### Supplied text
Reference is now made to FIG. 9, which is a block diagram illustrating an exemplary method as disclosed herein. In block 910 of the method, vectors are retrieved from an array. The array stores the vectors in a horizontal configuration such that each vector is stored in a different row of the array. The vectors include multiple components that are each stored in a different column of the array. In some embodiments, the vectors may be position vectors and include multiple components in the X, Y, Z, and W dimensions. The retrieving block 910 may include an accumulating function for gathering the vectors identified for processing. The accumulating function may be performed by storing the vector data in a memory location or by accommodating the vector data within processor logic. The retrieving block 910 may be performed by accessing the array once for each vector by reading the entire row of data.

Offset values related to a relative address of each vector are generated in block 920. The offset values provide array location information for each of the vectors relative to a base address. The base address may be a fixed reference within the array or may be assigned to an array location for a particular set of vectors. Any indexed or indirect operation will utilize the combination of the base address and the offset value to determine the actual location of data.

### Source information
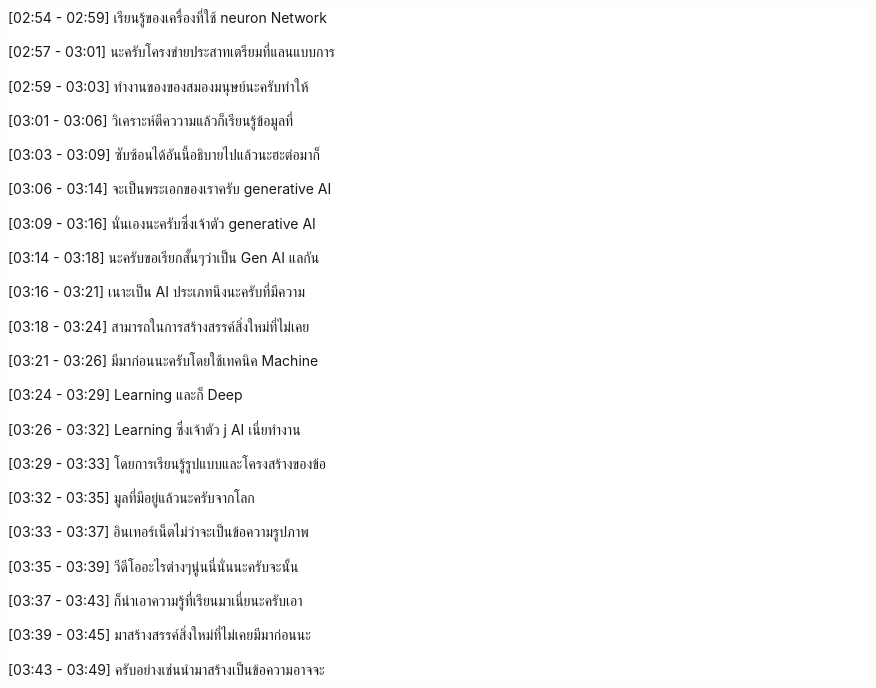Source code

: [02:54 - 02:59]
เรียนรู้ของเครื่องที่ใช้ neuron  Network 

[02:57 - 03:01]
นะครับโครงข่ายประสาทเตรียมที่แลนแบบการ

[02:59 - 03:03]
ทำงานของของสมองมนุษย์นะครับทำให้

[03:01 - 03:06]
วิเคราะห์ตีคววามแล้วก็เรียนรู้ข้อมูลที่

[03:03 - 03:09]
ซับซ้อนได้อันนี้อธิบายไปแล้วนะฮะต่อมาก็

[03:06 - 03:14]
จะเป็นพระเอกของเราครับ generative  AI 

[03:09 - 03:16]
นั่นเองนะครับซึ่งเจ้าตัว generative  AI 

[03:14 - 03:18]
นะครับขอเรียกสั้นๆว่าเป็น Gen  AI แลกัน

[03:16 - 03:21]
เนาะเป็น AI ประเภทนึงนะครับที่มีความ

[03:18 - 03:24]
สามารถในการสร้างสรรค์สิ่งใหม่ที่ไม่เคย

[03:21 - 03:26]
มีมาก่อนนะครับโดยใช้เทคนิค Machine 

[03:24 - 03:29]
 Learning และก็ Deep 

[03:26 - 03:32]
 Learning ซึ่งเจ้าตัว j  AI เนี่ยทำงาน

[03:29 - 03:33]
โดยการเรียนรู้รูปแบบและโครงสร้างของข้อ

[03:32 - 03:35]
มูลที่มีอยู่แล้วนะครับจากโลก

[03:33 - 03:37]
อินเทอร์เน็ตไม่ว่าจะเป็นข้อความรูปภาพ

[03:35 - 03:39]
วีดีโออะไรต่างๆนู่นนี่นั่นนะครับจะนั้น

[03:37 - 03:43]
ก็นำเอาความรู้ที่เรียนมาเนี่ยนะครับเอา

[03:39 - 03:45]
มาสร้างสรรค์สิ่งใหม่ที่ไม่เคยมีมาก่อนนะ

[03:43 - 03:49]
ครับอย่างเช่นนำมาสร้างเป็นข้อความอาจจะ
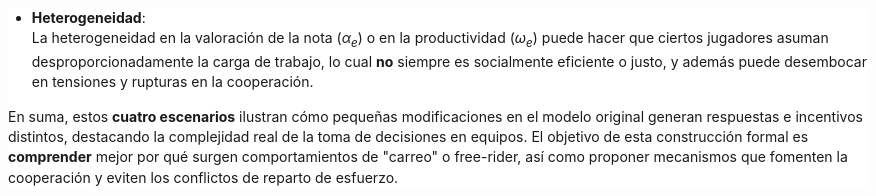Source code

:- **Heterogeneidad**:  
  La heterogeneidad en la valoración de la nota ($\alpha_e$) o en la productividad ($\omega_e$) puede hacer que ciertos jugadores asuman desproporcionadamente la carga de trabajo, lo cual **no** siempre es socialmente eficiente o justo, y además puede desembocar en tensiones y rupturas en la cooperación.

En suma, estos **cuatro escenarios** ilustran cómo pequeñas modificaciones en el modelo original generan respuestas e incentivos distintos, destacando la complejidad real de la toma de decisiones en equipos. El objetivo de esta construcción formal es **comprender** mejor por qué surgen comportamientos de "carreo" o free-rider, así como proponer mecanismos que fomenten la cooperación y eviten los conflictos de reparto de esfuerzo.
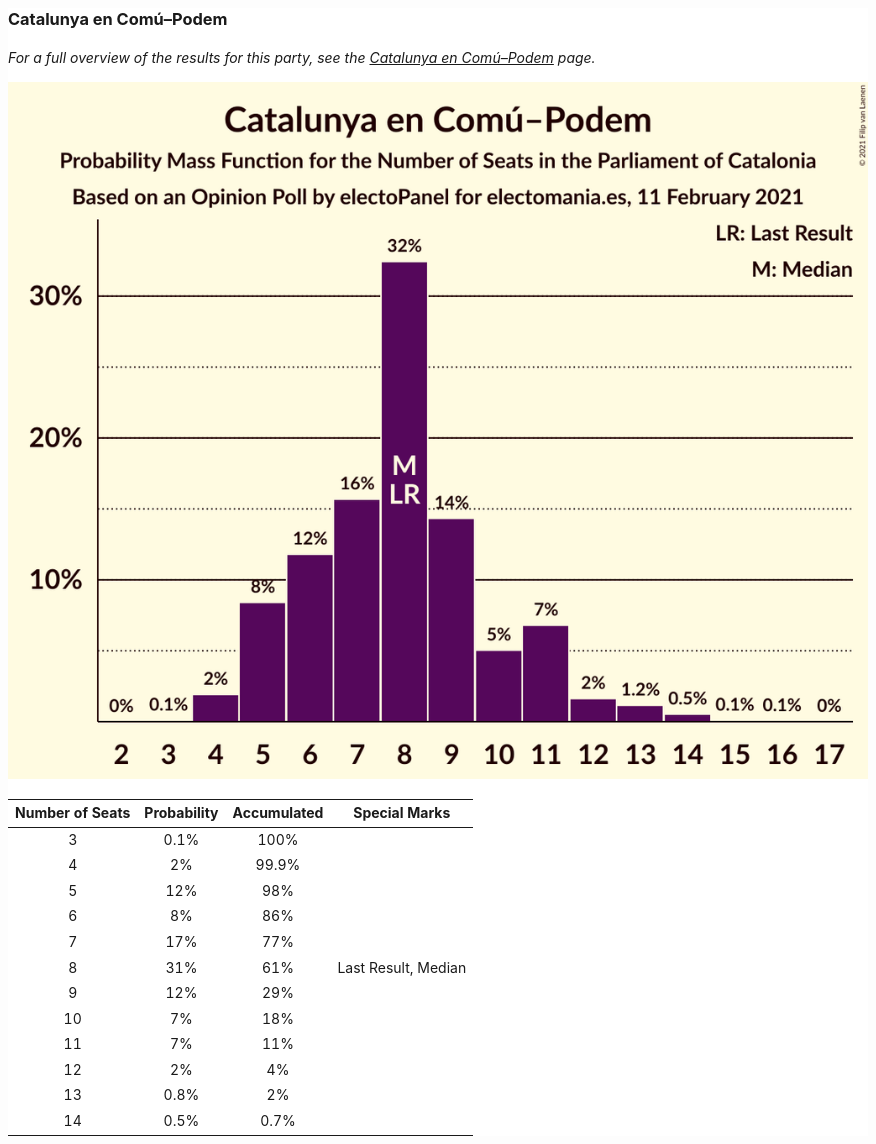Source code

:### Catalunya en Comú–Podem

*For a full overview of the results for this party, see the [Catalunya en Comú–Podem](party-catalunyaencomú–podem.html) page.*

![Graph with seats probability mass function not yet produced](2021-02-11-electoPanel-seats-pmf-catalunyaencomú–podem.png "Seats Probability Mass Function")

| Number of Seats | Probability | Accumulated | Special Marks |
|:---------------:|:-----------:|:-----------:|:-------------:|
| 3 | 0.1% | 100% |  |
| 4 | 2% | 99.9% |  |
| 5 | 12% | 98% |  |
| 6 | 8% | 86% |  |
| 7 | 17% | 77% |  |
| 8 | 31% | 61% | Last Result, Median |
| 9 | 12% | 29% |  |
| 10 | 7% | 18% |  |
| 11 | 7% | 11% |  |
| 12 | 2% | 4% |  |
| 13 | 0.8% | 2% |  |
| 14 | 0.5% | 0.7% |  |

### Prompt A
Using the FIG. 9 passage, answer these:
(i) Where in the array is each vector stored?
(ii) In which dimensions can the components of position vectors fall?
(iii) Relative to what do the offset values give each vector's array location?
### Prompt B
Copy the part of the FIG. 9 passage that opens with the words containing "Offset values related" and closes with "location of data.", changing "base address" to "reference address" throughout.
### Prompt C
Does each statement agree with the FIG. 9 passage? Answer yes or no and quote the words that decide it.
(i) Each component of a vector sits in its own column of the array.
(ii) The retrieving block reads the array several times for each vector.
(iii) The base address must always be a fixed reference within the array.
The records were taken from a different source.

### Your solution A
(i) Each vector is stored in a different row of the array.
(ii) X, Y, Z, and W.
(iii) A base address.

### Your solution B
Offset values related to a relative address of each vector are generated in block 920. The offset values provide array location information for each of the vectors relative to a reference address. The reference address may be a fixed reference within the array or may be assigned to an array location for a particular set of vectors. Any indexed or indirect operation will utilize the combination of the reference address and the offset value to determine the actual location of data.

### Your solution C
(i) Yes: "The vectors include multiple components that are each stored in a different column of the array."
(ii) No: "The retrieving block 910 may be performed by accessing the array once for each vector by reading the entire row of data."
(iii) No: "The base address may be a fixed reference within the array or may be assigned to an array location for a particular set of vectors."